Worldwide Interoperability of Microwave Access (WiMAX), a technology based on the IEEE 802.16 specifications, enables the delivery of "last mile" wireless broadband access as an alternative to cable and DSL (see Figure 1). WiMAX is expected to provide connectivity for fixed, nomadic, portable, and eventually mobile wireless broadband applications—without direct LOS to a base station. WiMAX provides metropolitan area network connectivity at speeds of up to 75 Mbps and can transmit signals as far as 30 mi., though most WiMAX base-station installations will cover only 3–5 mi.

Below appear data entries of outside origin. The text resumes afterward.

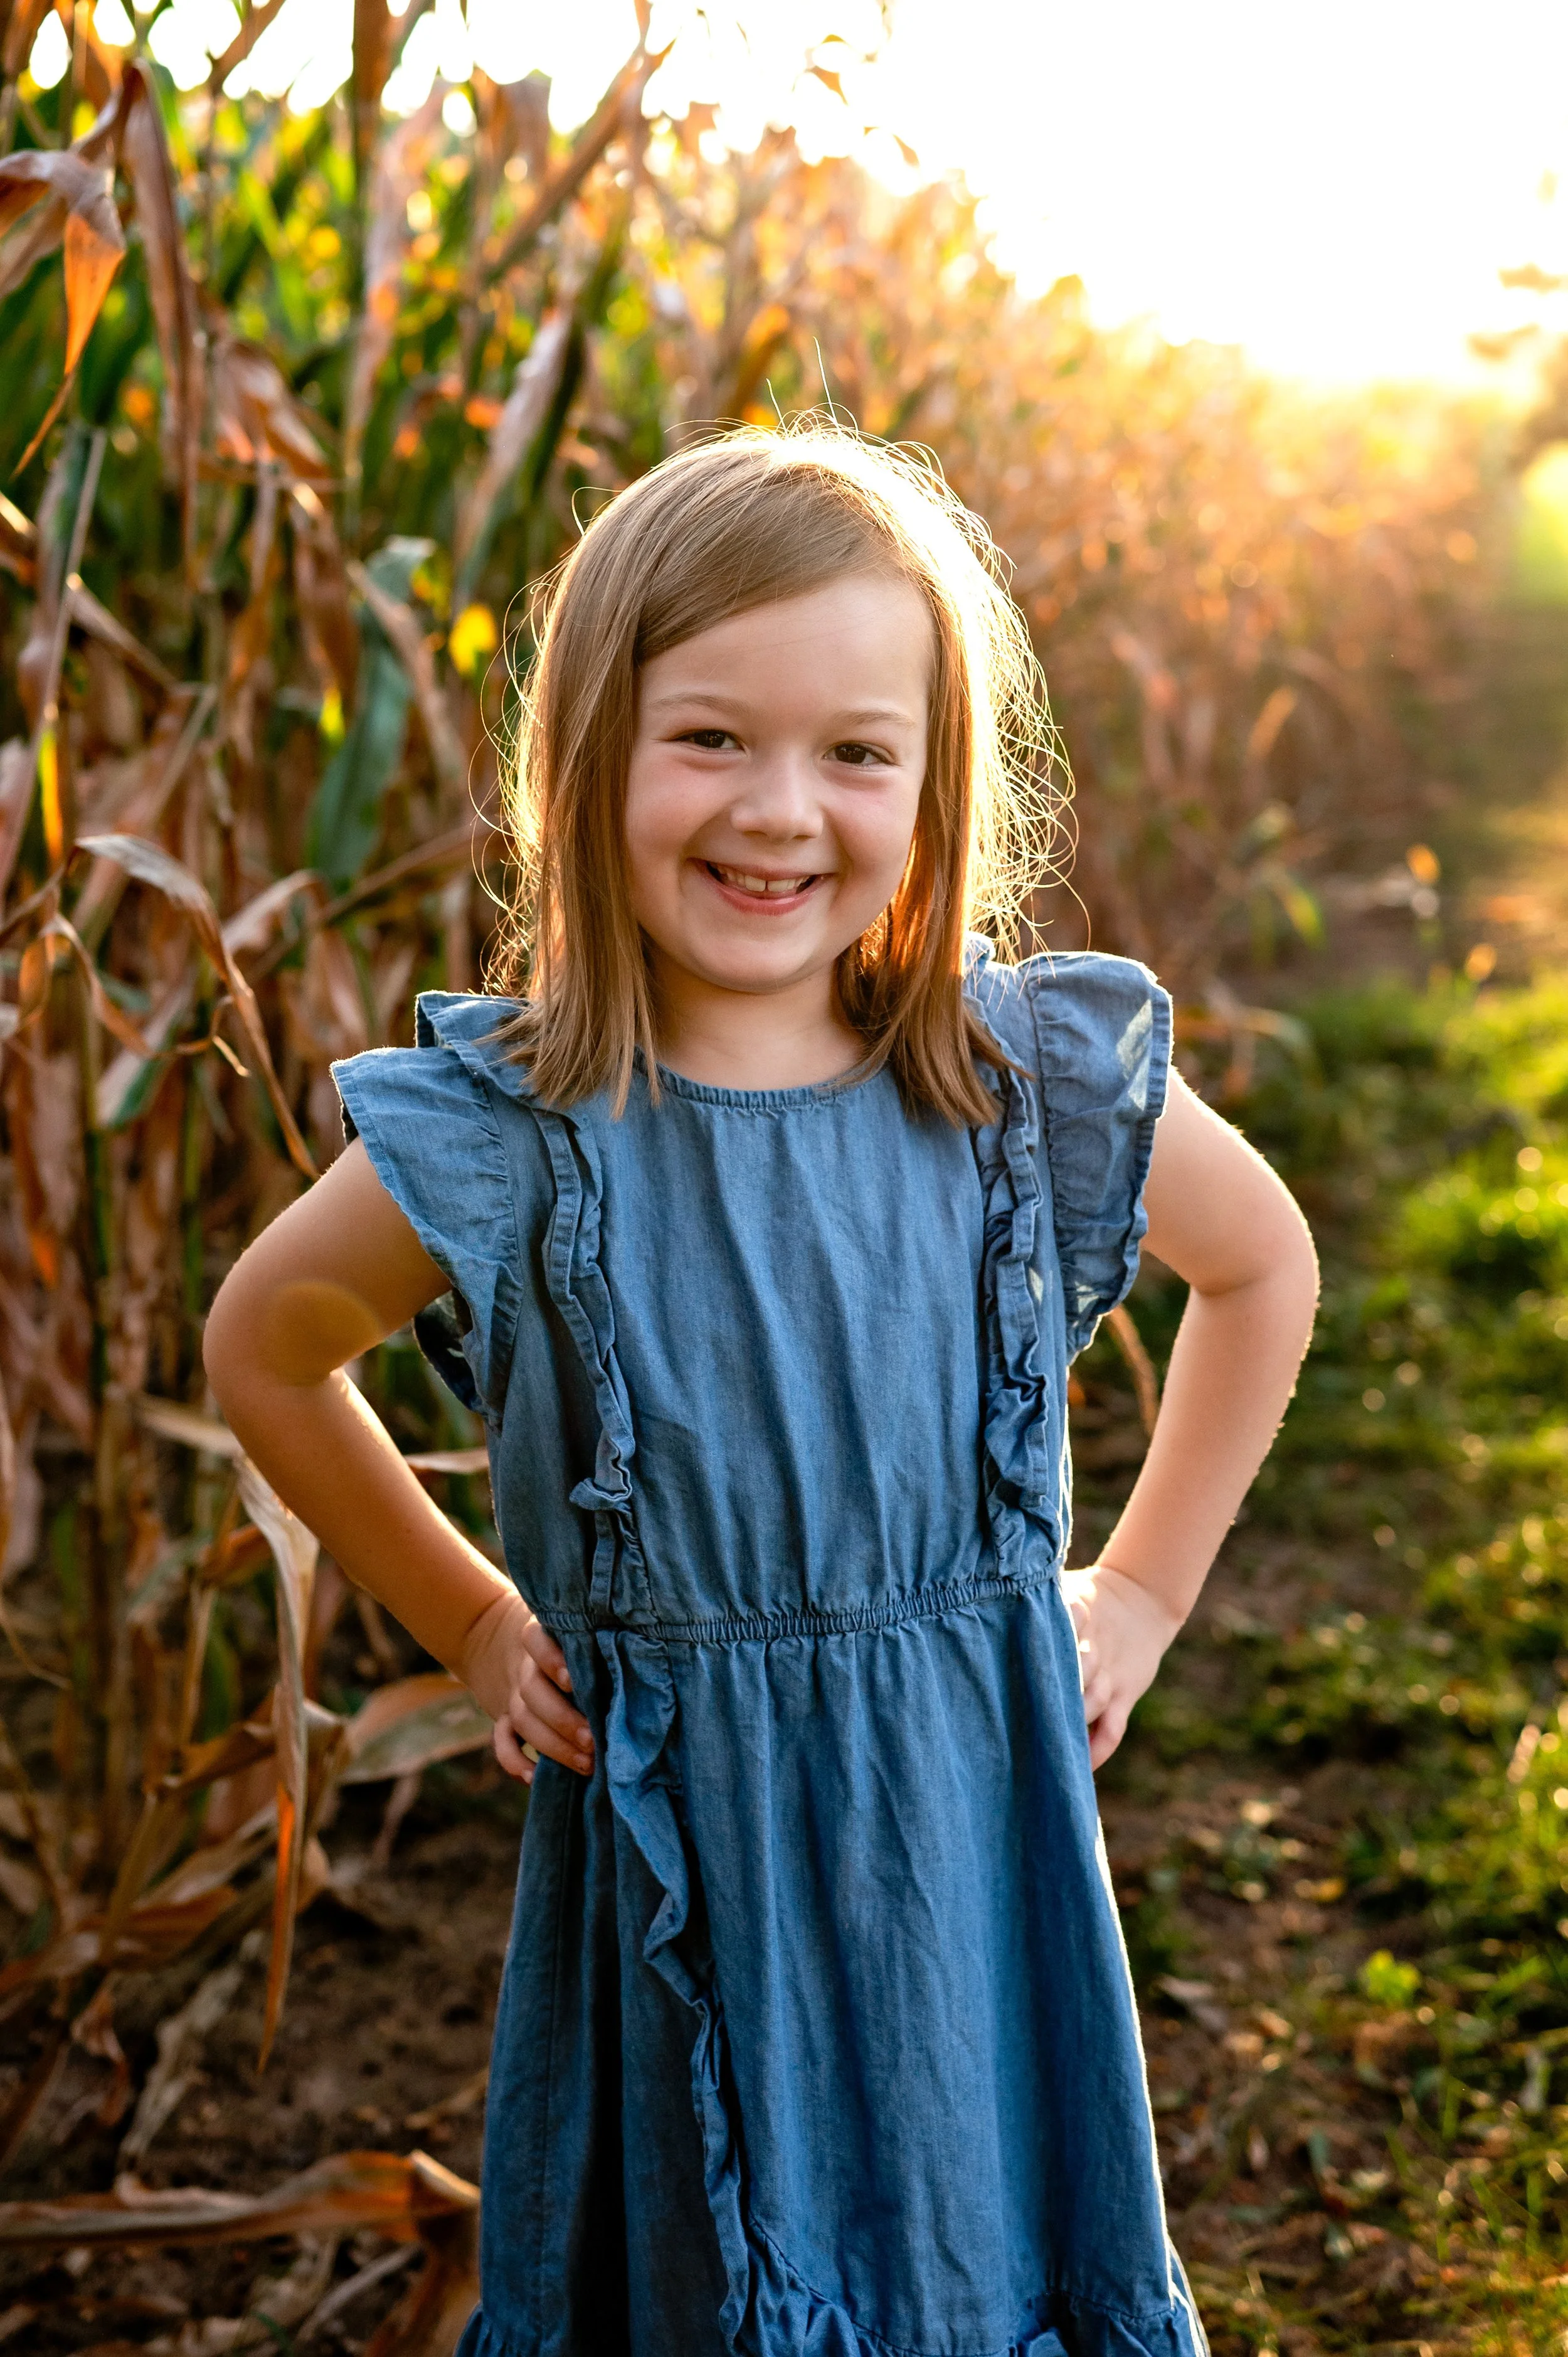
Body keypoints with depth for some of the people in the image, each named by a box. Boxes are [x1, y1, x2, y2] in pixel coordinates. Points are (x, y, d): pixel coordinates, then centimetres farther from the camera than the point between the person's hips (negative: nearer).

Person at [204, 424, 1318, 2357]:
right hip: (671, 1848, -1)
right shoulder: (504, 1143, -13)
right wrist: (467, 1626, 5)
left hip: (970, 1832, 2)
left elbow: (1264, 1264, 10)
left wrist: (1145, 1587, 7)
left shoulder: (1042, 1085, -9)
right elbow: (262, 1348, 4)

Figure 1.  A "typical" WiMAX application.
Figure 1. A "typical" WiMAX application.

Dear Wise Guy,

Will you please sort out this 802.15, 802.11, 802.16, 802.20 mumbo-jumbo?

Signed, Dots Enough

Dear Dots,

Figure 2 shows the committees of the Institute of Electrical and Electronic Engineers (IEEE) that have been working for years to identify key logical elements for delivery of data. Elements reside in the description and specification of the physical (PHY) channel as well as that channel's medium access control (MAC). Because it is frequently necessary to bridge the two delivery methods, such as when you plug your CAT5 Ethernet wire into your 802.11 WiFi router, the 802 specifications are meant to define how such interoperability should perform.

Figure 2.  An overview of the 802.xx world.
Figure 2. An overview of the 802.xx world.

You've taken a step into the wonderful and scary world of networking; consult www.ieee.org or a local psychiatrist if you wish to proceed further!